From Ingonish Beach, I drove north to Meat Cove, where, after dinner at the Meat Cove Family Restaurant, I spent a fine evening watching the beautiful scenery from the Hines Oceanview Lodge high above the village as the sun dipped over the Highlands (at 20h!) and produced a fine sunset during the long dusk.
Tuesday morning, I was up early on a generally beautiful day and headed up the Meat Cove Mountain Trail (described here); it is relatively short, following along a brook bed (dry this day) up from the trail head on Meat Cove Road (at GPS 47°01.211'N 60°33.665'W) and around the eastern flank of Meat Cove Mountain to the col (at GPS 47°00.748'N 60°33.522'W) from which photo #1 was shot, looking a bit west of south down the valley carved by the Meat Cove Brook. The length of the trail is a mere 1 km (0.6 mi) to the col, but it is one of the steepest trails in Cape Breton, with rope railings along the way to assist in maintaining one’s footing: I managed it in just under two hours, with lots of rests to regain my breath (even the descent took me one hour and nine minutes, because great attention to where one puts one’s feet is essential), though someone with better lungs and balance could likely do it in much less (the Three Peaks Challenge time for fit hikers is from two to two and a half hours, but that includes the trek out to the north summit and down to the rock face as well).
The last time I was here, 2009 June 17, it was impossible to see Meat Cove Brook from here—only a line through the trees below allowed one to discern its course. The deluge of 2010 and its aftermath (if you are unfamiliar with it and its consequences, see the text on this page) changed that pristine state into what one now sees below: rubble and earth and uprooted trees all along its course.
The boundary between Inverness and Victoria Counties is to the right of Meat Cove Brook in this view, passing over the highest ridge at the centre right middle ground just before it starts to descend to the brook and then jumping about halfway down the slope at the centre right; it does cross the brook and the lower slope of Meat Cove Mountain, but the point at which it does so is out of the scope of this photo. If one were to fly in a straight line south beyond the mountain in the centre of this photo, one would pass just to the east of MacEvoys Barren on North Mountain and reach the Cabot Trail in Big Intervale. If one were to fly due west (at the far right of the photo), one would arrive at Lowland Cove in 4.7 km (2.9 mi); alas, the Highlands at the right of this photo completely block all views of the northwestern Inverness County coast, including the High Capes and Cape St Lawrence.
From the col, where I perched on a boulder to capture the gorgeous views here, one can go either right or left. The right hand (western) trail leads up and over the northern summit of Meat Cove Mountain and down to the cliff at the top of the face seen from the village far below. Photo #2 is the view to the right from the boulder of the summit and the rock cliffs that line the western edge of Meat Cove Mountain. The trail, seen here between the centre boulder and the one to its right, is actually considerably clearer than this photo makes it appear and is very easy to follow.
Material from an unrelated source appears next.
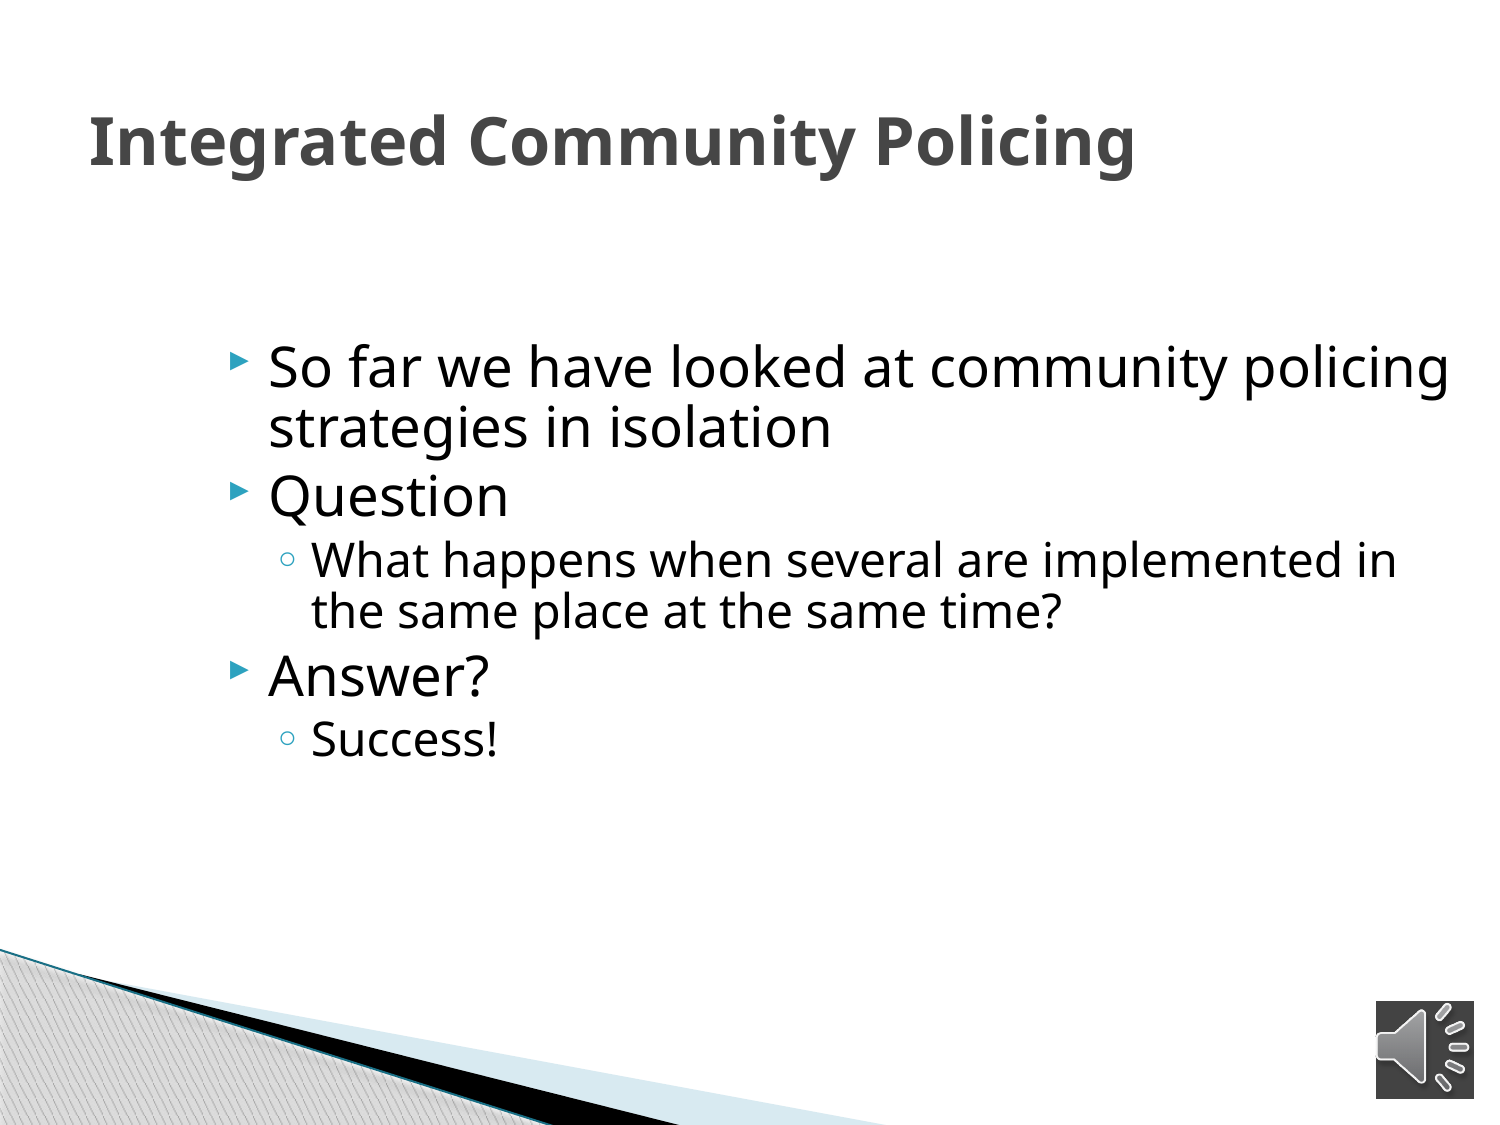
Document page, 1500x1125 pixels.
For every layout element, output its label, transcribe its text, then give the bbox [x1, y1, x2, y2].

If one goes to the left (east) from the col, one ascends to the ridge that one sees in photo #3, which continues the view to the far left outside the scope of photo #1. As seen there, this ridge extends south along the Meat Cove Brook valley; the initial part of it is open, but it becomes forested about ½ km (⅓ mi) from the col. The same protruding eroded rock formations seen in photo #2 are present along this ridge until it reaches the forested area. The highest point on the ridge, which is higher than the northern summit of Meat Cove Mountain, can also be thought of as the southern summit of Meat Cove Mountain.
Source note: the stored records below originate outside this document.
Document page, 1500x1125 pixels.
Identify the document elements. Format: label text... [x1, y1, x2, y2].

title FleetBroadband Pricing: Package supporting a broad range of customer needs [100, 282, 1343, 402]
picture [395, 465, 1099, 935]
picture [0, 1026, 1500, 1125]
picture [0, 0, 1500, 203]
After a short rest, I chose to go left first and began my ascent of the ridge; photo #4, which looks northwest back (and down) on the summit of Meat Cove Mountain, was taken from near the southern summit. The boulder from which the first three photos on this page were taken is in the right foreground down below. The trail along the edge of the northern summit to its top is as easily made out in this photo as it is when one walks it. From this perspective, the side of Meat Cove Mountain appears to rise at a 45° angle; when one is along the trail across the northern summit, it seems to fall away much more sharply than that! The rock face that is the mountain’s most prominent feature when seen from the village below (as seen here) is on the far side of the northern summit on its northwest side, well below the summit itself. The Gulf of St Lawrence, whose blues merge fuzzily into the lighter hues of the sky, is in the far distance.